There is a lot of confusion over the various runtime libraries provided by Microsoft for C++ programming. On this page I will attempt to explain the different libraries and when they should be used and also discuss the new manifest files.
A static library is one that is linked at build time. This means that all the code from the library is inserted into your executable. This makes your executable much bigger in size but has the advantage that it does not depend on external dynamic libraries being present on the host machine (or being of the correct version). Static libraries normally have the .lib extension.
A dynamic link library (dll) is one that is linked to at run time. This means the code from the library is held in a dll file on the host system. When your executable runs it loads this dll (note that you often have to link to an import .lib file that handles the opening of the dll). There are a number of advantages to this approach. Firstly any changes to the library e.g. bug fixes can theoretically be applied just by updating your dll file rather than having to update the whole executable. E.g. if Microsoft fix a bug in a common dll then all applications that use that dll will benefit from the fix. Those that were linked statically would not benefit. Secondly the code for common functionality only needs to be loaded once into memory however many applications are using it. E.g. Microsoft provide a common library for file open / browse / save dialogs and functionality. Many programs use this functionality but however many are running at a time only one library with the code needs to be loaded into memory. Finally your executable is much smaller in size.
The compiled code for the C / C++ runtime libraries are held in the different files below. There are different versions for release and debug libraries and also for single and multithreaded libraries. Note that these libraries do not contain the C++ Standard Library code e.g. things like string or vector etc. The code for those is held in the libraries listed in the Standard C++ Libraries section below. The command switch will lead to the loading of one C runtime library and, if you include a standard library header anywhere in your project, one C++ standard library.
The C++ standard libraries are extra libraries of useful functionality you can use in your C++ code e.g. iostream, vector, string, lists etc. Note that these are included if you use just one header from the standard library.
In Visual Studio the runtime and standard C++ library is chosen via a command switch. This can be set via project properties / C++ / Code Generation / Runtime Library:
The libc.lib, libcd.lib, libcp.lib and libcpd.lib libraries are the old single threaded libraries and are no longer supported by Visual Studio. This may seem annoying at first but in fact most target platforms are now going multiple core or multiple processor and so the future is very much with multithreaded programming.
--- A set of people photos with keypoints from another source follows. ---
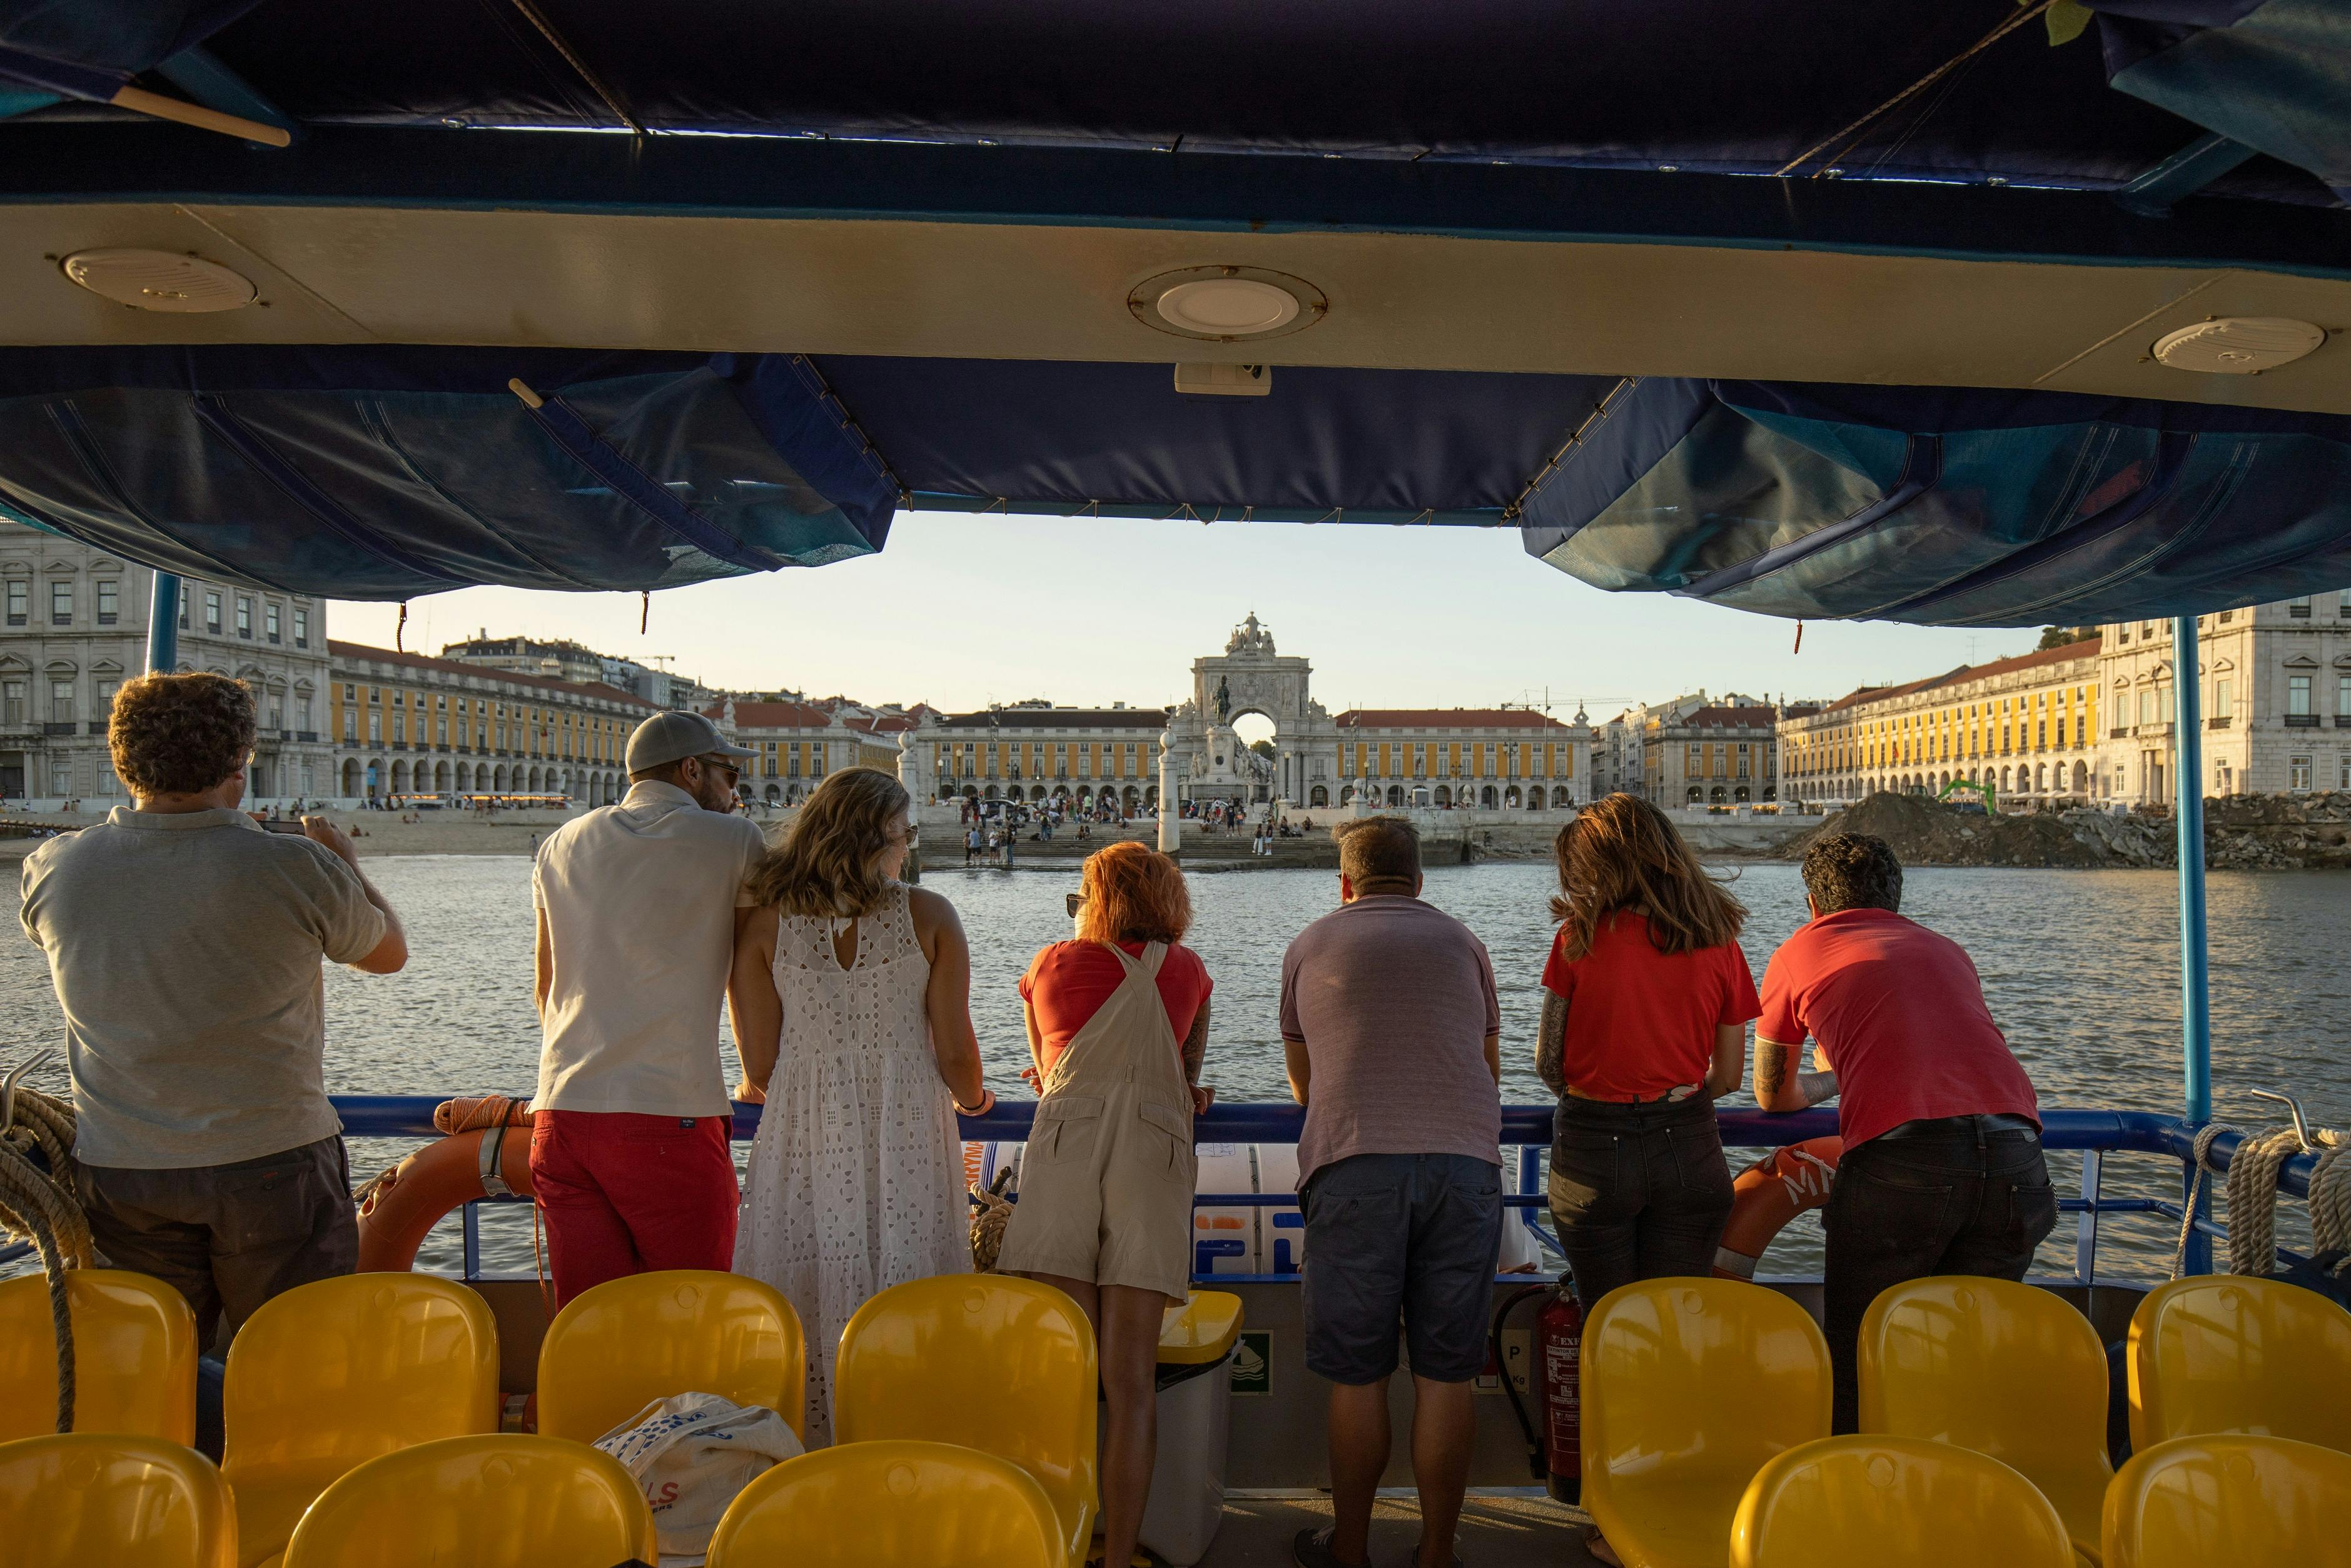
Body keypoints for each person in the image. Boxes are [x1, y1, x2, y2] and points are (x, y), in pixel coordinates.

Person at [19, 672, 407, 1345]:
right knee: (293, 1355)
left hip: (123, 1166)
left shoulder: (55, 868)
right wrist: (347, 863)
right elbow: (387, 953)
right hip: (274, 1159)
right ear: (240, 761)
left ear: (122, 760)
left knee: (155, 1361)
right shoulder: (292, 867)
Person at [1754, 831, 2052, 1434]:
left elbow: (1773, 1093)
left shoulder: (1797, 952)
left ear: (1813, 902)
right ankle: (1951, 1497)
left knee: (1860, 1352)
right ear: (1895, 897)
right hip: (2019, 1160)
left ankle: (1859, 1502)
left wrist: (1833, 1079)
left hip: (1904, 1165)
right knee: (1965, 1353)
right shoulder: (1947, 950)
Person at [729, 767, 991, 1442]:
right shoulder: (929, 915)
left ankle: (813, 1455)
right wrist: (979, 1099)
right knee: (906, 1279)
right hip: (905, 1129)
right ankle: (900, 1446)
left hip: (805, 1134)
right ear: (877, 839)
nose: (908, 849)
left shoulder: (762, 925)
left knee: (810, 1280)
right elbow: (958, 1053)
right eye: (903, 835)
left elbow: (759, 1065)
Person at [1279, 817, 1502, 1568]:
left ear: (1345, 883)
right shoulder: (1465, 943)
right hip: (1465, 1170)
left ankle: (1350, 1549)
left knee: (1358, 1376)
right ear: (1420, 880)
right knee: (1446, 1378)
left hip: (1354, 1165)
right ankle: (1436, 1553)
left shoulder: (1311, 943)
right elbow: (1489, 1068)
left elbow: (1305, 1083)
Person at [996, 842, 1213, 1568]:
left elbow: (1047, 1072)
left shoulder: (1050, 964)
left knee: (1065, 1370)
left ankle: (1056, 1541)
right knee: (1131, 1382)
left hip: (1068, 1149)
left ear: (1096, 900)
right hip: (1153, 1155)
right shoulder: (1188, 972)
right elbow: (1188, 1076)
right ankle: (1118, 1556)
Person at [528, 710, 765, 1308]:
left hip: (561, 1115)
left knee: (591, 1323)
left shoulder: (559, 844)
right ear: (692, 771)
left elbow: (546, 988)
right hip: (669, 1116)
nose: (735, 792)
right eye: (728, 775)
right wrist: (759, 1078)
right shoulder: (734, 840)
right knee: (695, 1315)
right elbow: (751, 981)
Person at [1537, 794, 1756, 1308]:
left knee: (1609, 1321)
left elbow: (1548, 1064)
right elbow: (1726, 1076)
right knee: (1674, 1321)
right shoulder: (1719, 940)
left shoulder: (1577, 936)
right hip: (1687, 1145)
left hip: (1593, 1148)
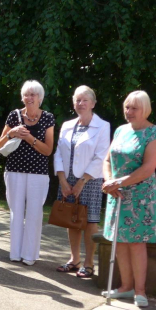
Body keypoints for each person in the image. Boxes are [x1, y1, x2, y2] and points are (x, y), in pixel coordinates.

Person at [102, 90, 156, 307]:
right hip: (117, 194)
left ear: (145, 109)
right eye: (126, 107)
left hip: (140, 197)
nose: (128, 112)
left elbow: (148, 168)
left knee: (137, 243)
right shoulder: (120, 131)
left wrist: (117, 183)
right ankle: (125, 287)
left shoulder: (155, 134)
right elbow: (108, 160)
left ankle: (140, 291)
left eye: (134, 108)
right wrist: (109, 181)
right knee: (119, 242)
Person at [54, 86, 111, 278]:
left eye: (85, 100)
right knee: (72, 220)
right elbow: (58, 154)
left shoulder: (102, 126)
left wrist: (81, 182)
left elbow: (101, 156)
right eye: (77, 100)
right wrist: (62, 179)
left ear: (93, 103)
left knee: (90, 221)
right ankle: (74, 259)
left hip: (90, 180)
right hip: (67, 180)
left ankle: (88, 264)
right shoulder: (67, 125)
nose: (81, 103)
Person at [0, 80, 55, 265]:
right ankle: (14, 253)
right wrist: (12, 133)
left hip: (38, 173)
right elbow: (0, 145)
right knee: (16, 212)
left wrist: (29, 138)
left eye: (33, 94)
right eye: (26, 94)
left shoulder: (47, 118)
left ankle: (29, 255)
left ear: (40, 97)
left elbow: (48, 150)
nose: (29, 98)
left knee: (34, 214)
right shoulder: (13, 116)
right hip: (14, 170)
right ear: (22, 97)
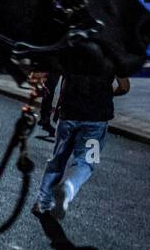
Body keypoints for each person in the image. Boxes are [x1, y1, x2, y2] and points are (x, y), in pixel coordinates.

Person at [32, 72, 131, 219]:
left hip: (68, 114)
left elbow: (51, 69)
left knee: (57, 159)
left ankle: (43, 201)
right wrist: (110, 93)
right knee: (87, 162)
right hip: (97, 119)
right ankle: (68, 187)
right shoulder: (112, 52)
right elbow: (124, 86)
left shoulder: (73, 49)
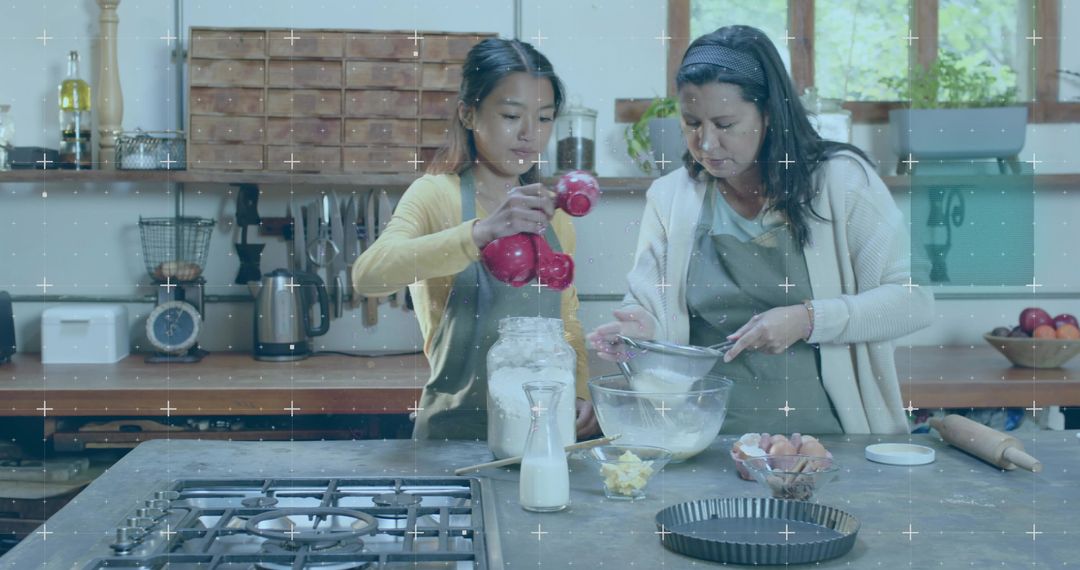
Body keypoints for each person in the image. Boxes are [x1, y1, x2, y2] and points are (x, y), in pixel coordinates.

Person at [588, 25, 934, 435]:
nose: (707, 143)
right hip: (703, 437)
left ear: (768, 115)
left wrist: (808, 319)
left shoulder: (842, 181)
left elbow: (913, 301)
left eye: (725, 124)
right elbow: (650, 307)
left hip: (834, 439)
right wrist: (638, 332)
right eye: (692, 122)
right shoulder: (671, 197)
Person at [352, 38, 598, 440]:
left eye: (544, 118)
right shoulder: (435, 194)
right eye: (510, 115)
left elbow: (566, 321)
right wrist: (481, 232)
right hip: (455, 436)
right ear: (468, 114)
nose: (528, 134)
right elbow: (368, 277)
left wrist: (581, 389)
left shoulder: (552, 215)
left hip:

Microsoft believe the performance of the new multithreaded libraries is now close to that of the old single threaded ones but have provided some methods to improve the performance of applications that operate in a more single threaded way e.g. defining _CRT_DISABLE_PERFCRIT_LOCKS forces all I/O operations to assume a single threaded I/O model. See the further reading link for more details.
The dynamic linking approach via dll libraries seems ideal however problems can arise when changes to the dll cause problems with the original executable. You can then end up in the situation where executables need different versions of a library. This is why sometimes installing one application can break an already installed one. To attempt to fix this Microsoft have introduced manifest files which detail which version of the library should be used e.g. below is a an example manifest file:
<?xml version="1.0" encoding="UTF-8" standalone="yes"?>
<assembly xmlns="urn:schemas-microsoft-com:asm.v1" manifestVersion="1.0">
<dependency>
<dependentAssembly>
<assemblyIdentity type="win32" name="Microsoft.VC80.DebugCRT" version="8.0.50727.762" processorArchitecture="x86" publicKeyToken="1fc8b3b9a1e18e3b"></assemblyIdentity>
</dependentAssembly>
</dependency>
</assembly>
Each dependency is detailed by its name, version number and processor architecture. The actual library files are held in your windows directory in a sub directory called WinSxS. Within this directory there is a directory whose name is created from the data above e.g. for the above the directory will be in directory: "amd64_Microsoft.VC80.DebugCRT_1fc8b3b9a1e18e3b_8.0.50727.762_x-ww_869ab37f". Note that you can no longer simply copy a Microsoft dll file to your Windows folder but must install it properly.
Manifest files can either be embedded in the executable as a resource (RT_MANIFEST) or provided with the executable (in the local folder). In general you should embed manifests and this is the default setting in Visual Studio. When you build a project you will see one or more temporary manifest files in the build folder e.g. appName.exe.intermediate.manifest, appName.exe.embed.manifest and a resource one called appName.exe.embed.manifest.res. If you open the resource one you will see the resource (RT_MANIFEST) along with an id. The id should be 1 for an executable and 2 for a DLL.
Common linker and runtime problems occur when there is a mismatch of linked libraries e.g. you could be linking with multi threaded and single threaded which do not mix. Other problems occur when your are linking to a static library that has been linked with different versions or created with previous version of Visual Studio. End user problems can be down to missing library files.
The best way to determine the full set of dependencies for an application is to use the depends application that is provided with the platform SDK (depends.exe). This application allows you to load executable (exe) or dynamic link library (dll) files and produces a full set of dependencies.
Often the solution to a run time problem is for the end user to install the latest .NET framework from Microsoft.